** Supplied records **

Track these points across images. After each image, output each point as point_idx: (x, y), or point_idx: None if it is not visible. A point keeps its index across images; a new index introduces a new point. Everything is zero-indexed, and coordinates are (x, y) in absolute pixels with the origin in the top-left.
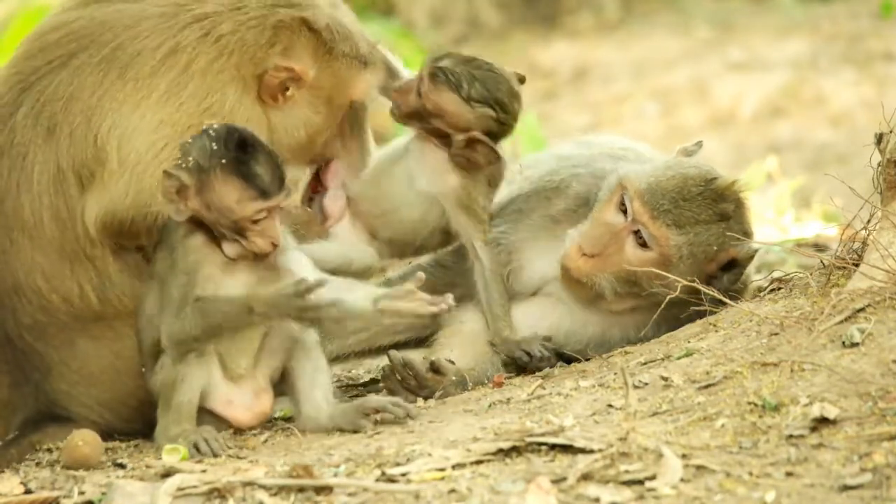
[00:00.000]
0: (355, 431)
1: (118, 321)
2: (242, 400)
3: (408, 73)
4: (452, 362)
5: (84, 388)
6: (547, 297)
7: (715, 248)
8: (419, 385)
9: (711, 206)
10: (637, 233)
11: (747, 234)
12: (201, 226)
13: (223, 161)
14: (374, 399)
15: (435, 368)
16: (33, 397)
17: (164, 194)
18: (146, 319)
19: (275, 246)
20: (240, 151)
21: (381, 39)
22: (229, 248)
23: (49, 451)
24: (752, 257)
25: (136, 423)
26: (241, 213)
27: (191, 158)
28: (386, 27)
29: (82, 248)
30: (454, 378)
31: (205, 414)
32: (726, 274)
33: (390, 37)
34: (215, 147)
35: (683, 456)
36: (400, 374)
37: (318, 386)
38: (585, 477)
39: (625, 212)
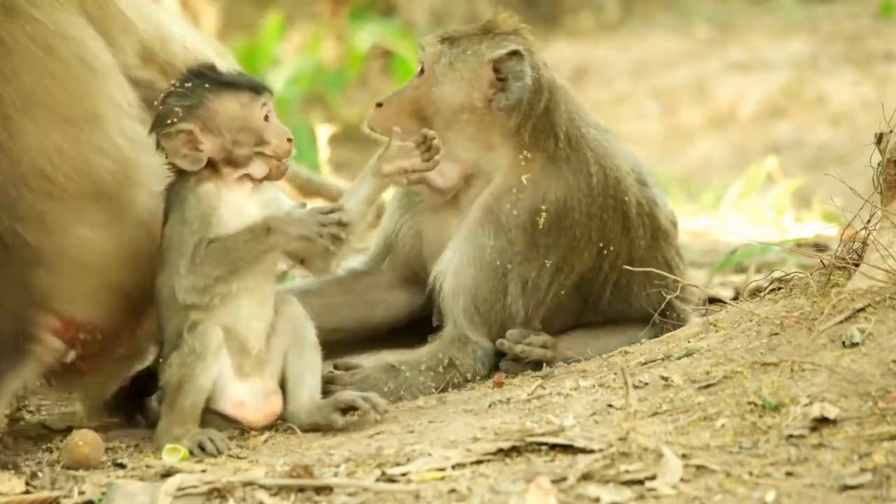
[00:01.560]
0: (329, 427)
1: (125, 192)
2: (254, 401)
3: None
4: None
5: (74, 278)
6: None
7: (471, 55)
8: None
9: (480, 31)
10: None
11: (517, 51)
12: (210, 173)
13: (207, 86)
14: (347, 394)
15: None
16: (10, 297)
17: (175, 154)
18: (166, 305)
19: (290, 140)
20: (212, 72)
21: (381, 39)
22: (257, 168)
23: (49, 451)
24: (517, 56)
25: (118, 315)
26: (252, 116)
27: (177, 109)
28: (386, 27)
29: (94, 106)
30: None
31: (211, 415)
32: (507, 89)
33: (390, 37)
34: (190, 84)
35: (683, 456)
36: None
37: (305, 386)
38: (585, 477)
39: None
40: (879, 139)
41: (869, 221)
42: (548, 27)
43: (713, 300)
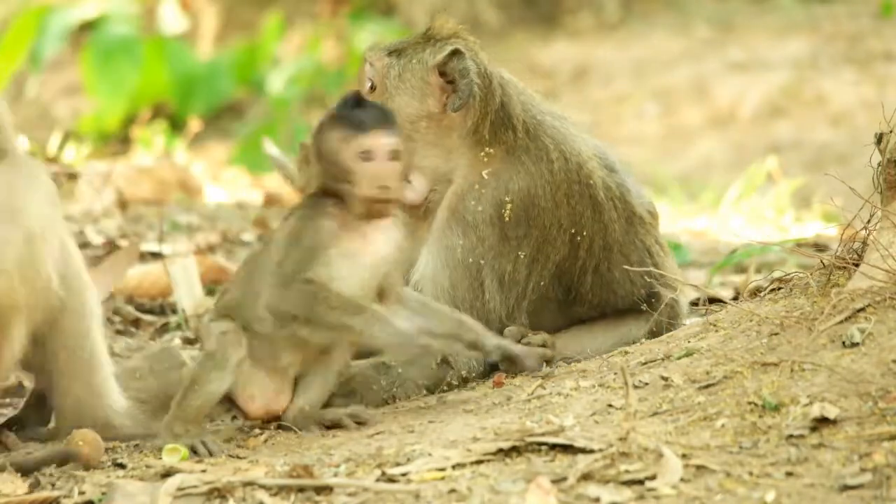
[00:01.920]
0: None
1: None
2: (263, 395)
3: None
4: None
5: None
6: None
7: (418, 62)
8: None
9: (422, 39)
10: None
11: (456, 51)
12: (336, 210)
13: (331, 113)
14: (333, 412)
15: None
16: None
17: (298, 166)
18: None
19: (386, 188)
20: (348, 101)
21: (381, 39)
22: (355, 206)
23: None
24: (458, 56)
25: None
26: (344, 153)
27: (314, 126)
28: (386, 27)
29: None
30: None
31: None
32: (456, 89)
33: (390, 37)
34: (331, 108)
35: (683, 456)
36: None
37: (305, 396)
38: (585, 477)
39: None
40: (879, 139)
41: (869, 221)
42: (548, 27)
43: (713, 300)
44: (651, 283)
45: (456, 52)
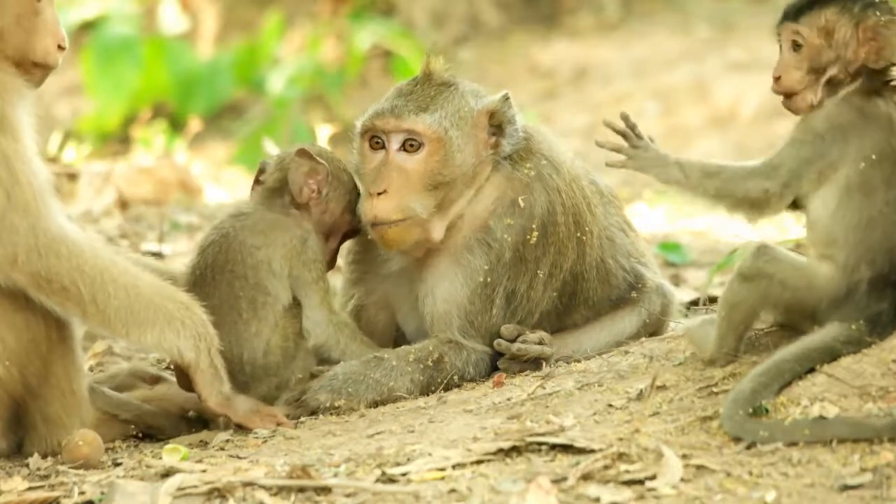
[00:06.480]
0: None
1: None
2: None
3: None
4: None
5: None
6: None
7: (465, 111)
8: None
9: (431, 84)
10: (402, 145)
11: (479, 92)
12: None
13: None
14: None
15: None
16: None
17: None
18: None
19: None
20: None
21: (381, 39)
22: None
23: None
24: (508, 102)
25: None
26: None
27: None
28: (386, 27)
29: None
30: None
31: None
32: (502, 138)
33: (390, 37)
34: None
35: (683, 456)
36: None
37: None
38: (586, 477)
39: (377, 145)
40: None
41: None
42: (548, 27)
43: (713, 300)
44: (634, 265)
45: (507, 98)
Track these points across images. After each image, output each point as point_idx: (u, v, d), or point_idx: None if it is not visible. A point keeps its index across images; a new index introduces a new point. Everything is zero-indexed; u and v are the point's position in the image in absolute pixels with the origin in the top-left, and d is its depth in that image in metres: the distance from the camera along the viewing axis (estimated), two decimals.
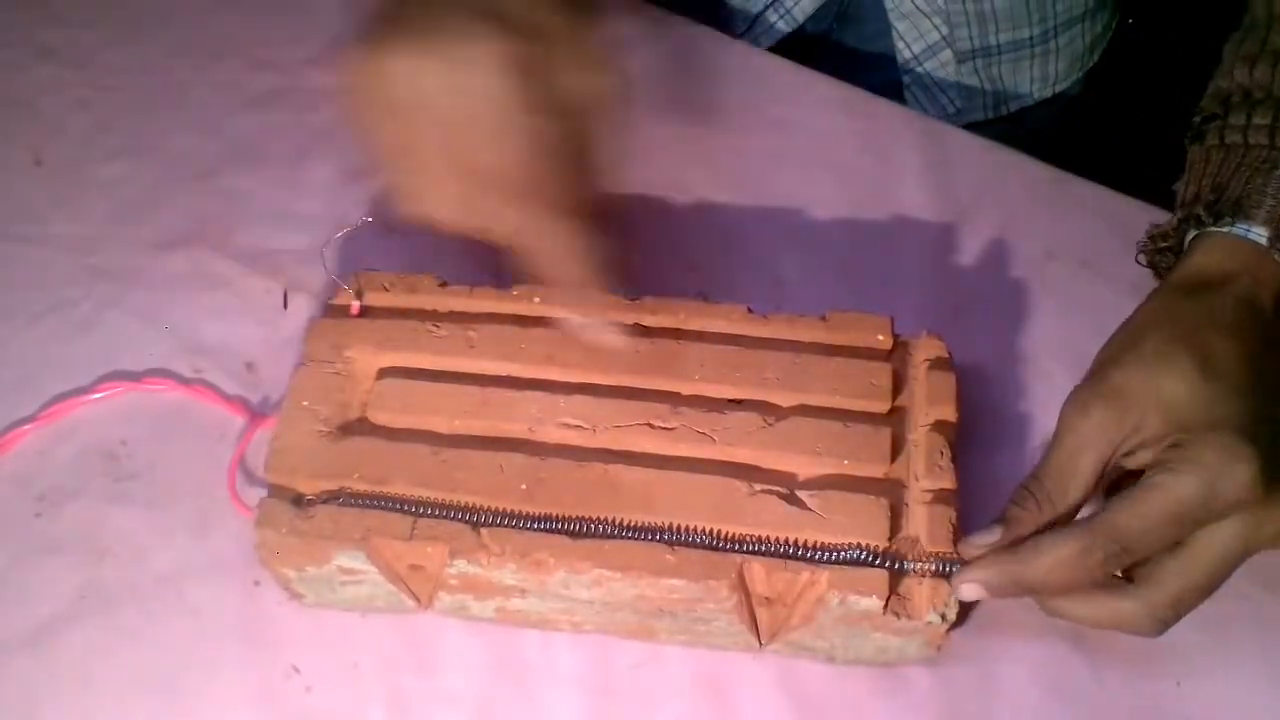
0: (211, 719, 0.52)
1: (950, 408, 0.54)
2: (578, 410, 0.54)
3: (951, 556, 0.50)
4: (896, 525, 0.51)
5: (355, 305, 0.58)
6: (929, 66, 0.78)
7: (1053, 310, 0.64)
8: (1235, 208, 0.54)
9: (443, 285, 0.58)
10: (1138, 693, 0.52)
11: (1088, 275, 0.65)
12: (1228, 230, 0.54)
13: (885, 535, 0.50)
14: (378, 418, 0.55)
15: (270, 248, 0.66)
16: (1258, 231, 0.53)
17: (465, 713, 0.52)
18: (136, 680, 0.53)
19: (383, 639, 0.54)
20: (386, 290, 0.58)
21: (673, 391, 0.55)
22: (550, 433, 0.54)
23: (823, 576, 0.49)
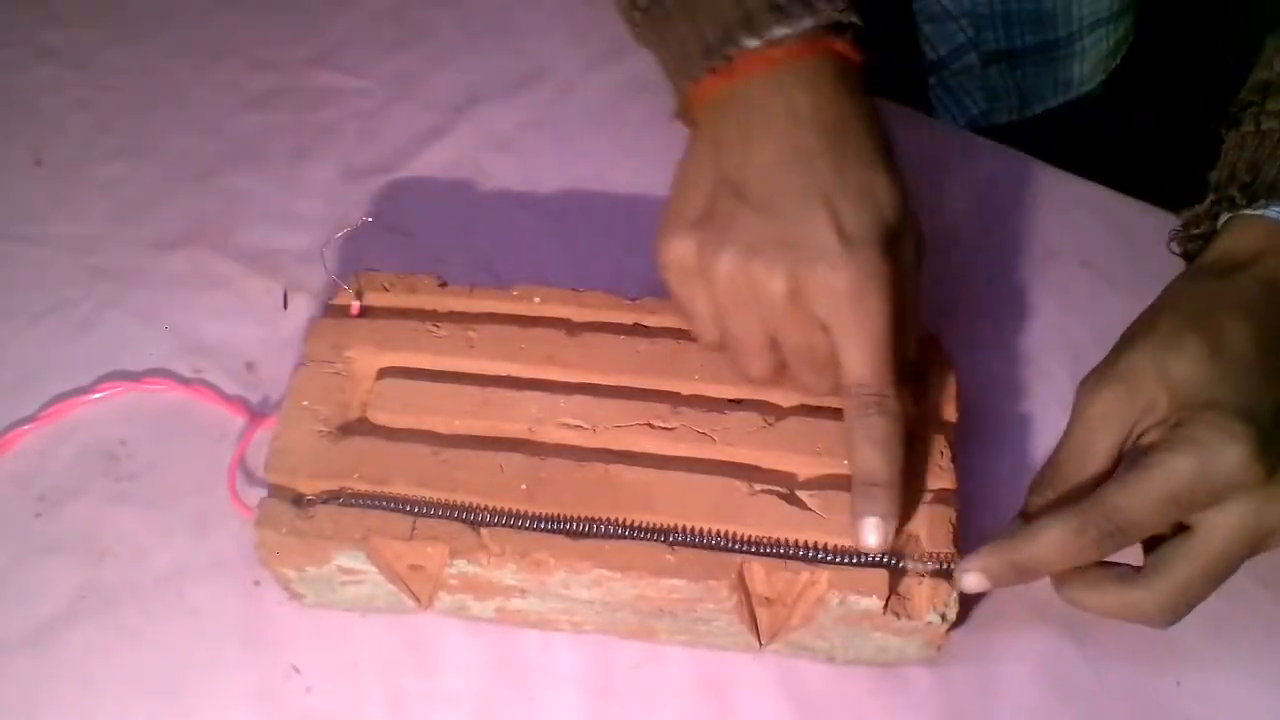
0: (211, 719, 0.52)
1: (950, 408, 0.54)
2: (578, 410, 0.54)
3: (952, 556, 0.50)
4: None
5: (355, 305, 0.58)
6: (954, 69, 0.78)
7: (1053, 310, 0.63)
8: (1270, 189, 0.53)
9: (443, 285, 0.58)
10: (1138, 692, 0.52)
11: (1088, 275, 0.65)
12: (1261, 212, 0.53)
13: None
14: (378, 418, 0.55)
15: (270, 248, 0.66)
16: None
17: (465, 713, 0.52)
18: (136, 680, 0.53)
19: (383, 639, 0.54)
20: (386, 290, 0.58)
21: (673, 391, 0.55)
22: (550, 433, 0.54)
23: (823, 576, 0.49)
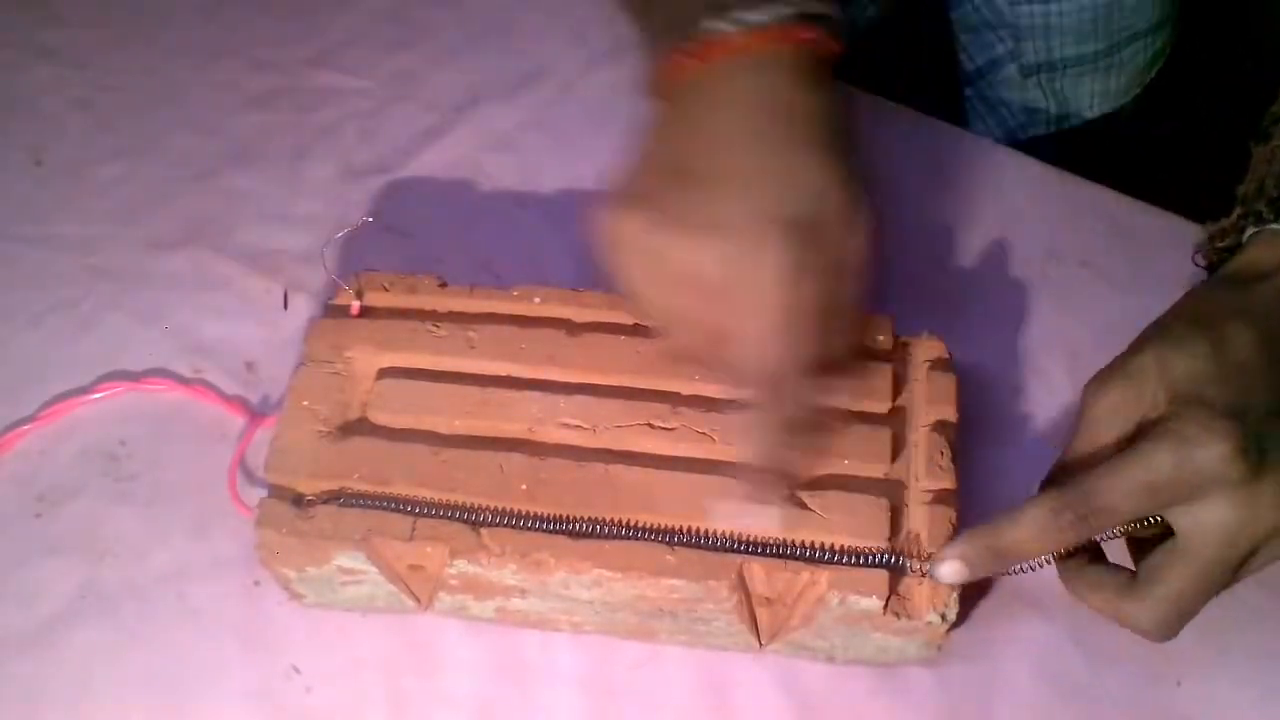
0: (211, 719, 0.52)
1: (950, 408, 0.54)
2: (578, 410, 0.54)
3: None
4: (897, 525, 0.51)
5: (355, 305, 0.58)
6: (992, 80, 0.78)
7: (1053, 310, 0.63)
8: None
9: (443, 285, 0.58)
10: (1138, 693, 0.52)
11: (1088, 275, 0.65)
12: None
13: (885, 535, 0.50)
14: (378, 418, 0.55)
15: (270, 248, 0.66)
16: None
17: (465, 713, 0.52)
18: (136, 680, 0.53)
19: (383, 639, 0.54)
20: (386, 290, 0.58)
21: (673, 391, 0.55)
22: (550, 433, 0.54)
23: (823, 576, 0.49)
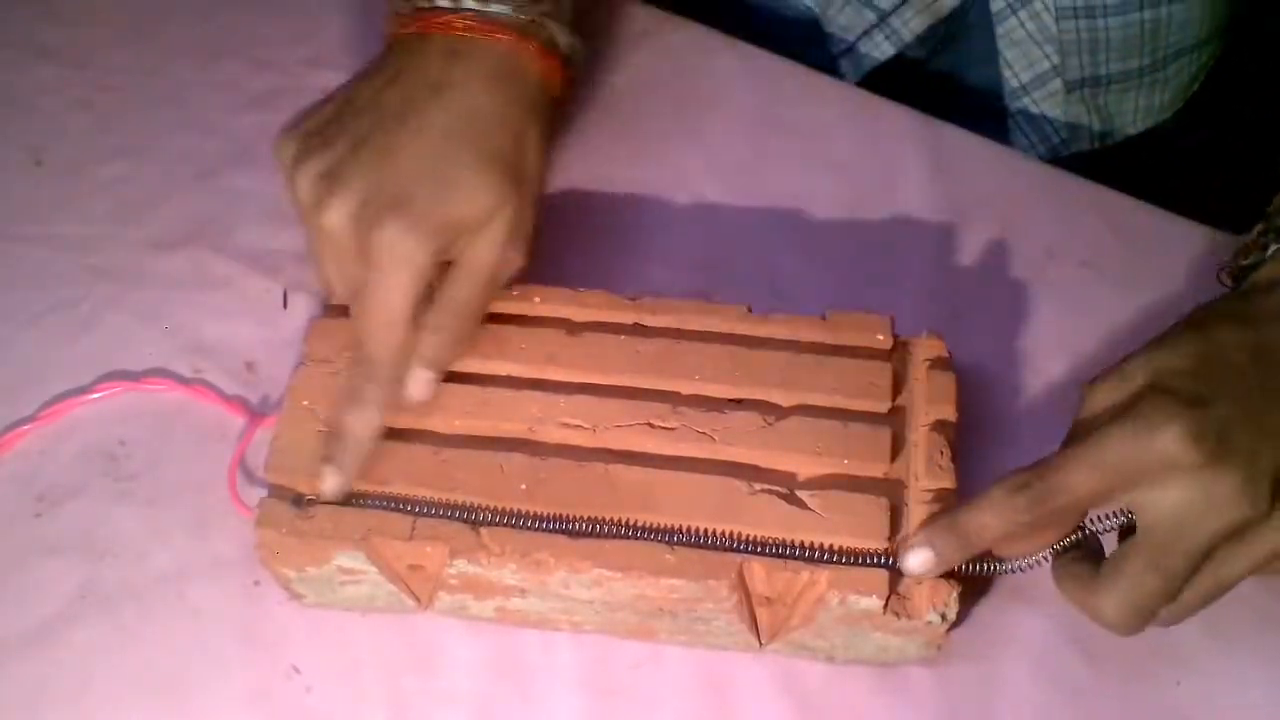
0: (211, 719, 0.52)
1: (950, 408, 0.54)
2: (578, 410, 0.54)
3: None
4: (896, 525, 0.51)
5: None
6: (1036, 97, 0.77)
7: (1053, 310, 0.63)
8: None
9: None
10: (1138, 692, 0.52)
11: (1088, 275, 0.65)
12: None
13: (885, 535, 0.50)
14: None
15: (270, 248, 0.66)
16: None
17: (465, 713, 0.52)
18: (136, 680, 0.53)
19: (383, 639, 0.54)
20: None
21: (673, 391, 0.55)
22: (550, 432, 0.54)
23: (823, 576, 0.49)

** Problem statement **
Among the lines above, show every one that contains the string "image".

** Answer to this problem **
Track these points across images. After each image, output each point as point_idx: (x, y), or point_idx: None if it is not visible. A point keeps its index across images; a new index introduces a new point. Everything is zero-indexed, and coordinates are (x, y) in absolute pixels with the origin in the top-left.
Track these points across images. After each image, output each point as point_idx: (u, v, d), or point_idx: None if it is not visible. A point keeps its index across images; a new index introduces a new point. Everything is zero-indexed; u and v are the point's position in the image in absolute pixels with the origin in the top-left, and d is its depth in that image in metres: the distance from the camera along the viewing axis (estimated), two decimals.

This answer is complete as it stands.